Source texts of formatted documents:
□ □ □ □ □
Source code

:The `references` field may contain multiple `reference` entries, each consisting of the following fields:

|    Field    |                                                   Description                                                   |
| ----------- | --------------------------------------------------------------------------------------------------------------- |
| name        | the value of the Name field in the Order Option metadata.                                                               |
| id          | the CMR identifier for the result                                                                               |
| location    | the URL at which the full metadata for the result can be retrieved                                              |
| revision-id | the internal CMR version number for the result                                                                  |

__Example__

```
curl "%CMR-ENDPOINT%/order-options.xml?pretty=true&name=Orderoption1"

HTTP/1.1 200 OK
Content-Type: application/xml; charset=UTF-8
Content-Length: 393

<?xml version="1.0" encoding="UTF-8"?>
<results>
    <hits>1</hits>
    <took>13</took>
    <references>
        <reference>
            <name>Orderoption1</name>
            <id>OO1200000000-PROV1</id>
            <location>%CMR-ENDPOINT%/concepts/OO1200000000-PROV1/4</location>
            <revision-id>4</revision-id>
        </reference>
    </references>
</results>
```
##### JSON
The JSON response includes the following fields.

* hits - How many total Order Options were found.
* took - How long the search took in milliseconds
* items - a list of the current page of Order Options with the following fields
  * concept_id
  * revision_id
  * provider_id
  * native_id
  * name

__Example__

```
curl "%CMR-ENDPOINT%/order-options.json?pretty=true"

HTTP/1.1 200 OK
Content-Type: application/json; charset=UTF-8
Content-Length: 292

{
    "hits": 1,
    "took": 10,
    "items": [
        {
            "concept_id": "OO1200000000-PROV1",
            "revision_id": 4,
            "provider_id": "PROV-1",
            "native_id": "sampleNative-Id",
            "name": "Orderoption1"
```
□ □ □ □ □
Task to carry out: In the data above, start at the line that has "the value of", stop after the line that has "the CMR identifier", and print every line in between exactly as it stands.

Expected output:
| name        | the value of the Name field in the Order Option metadata.                                                               |
| id          | the CMR identifier for the result                                                                               |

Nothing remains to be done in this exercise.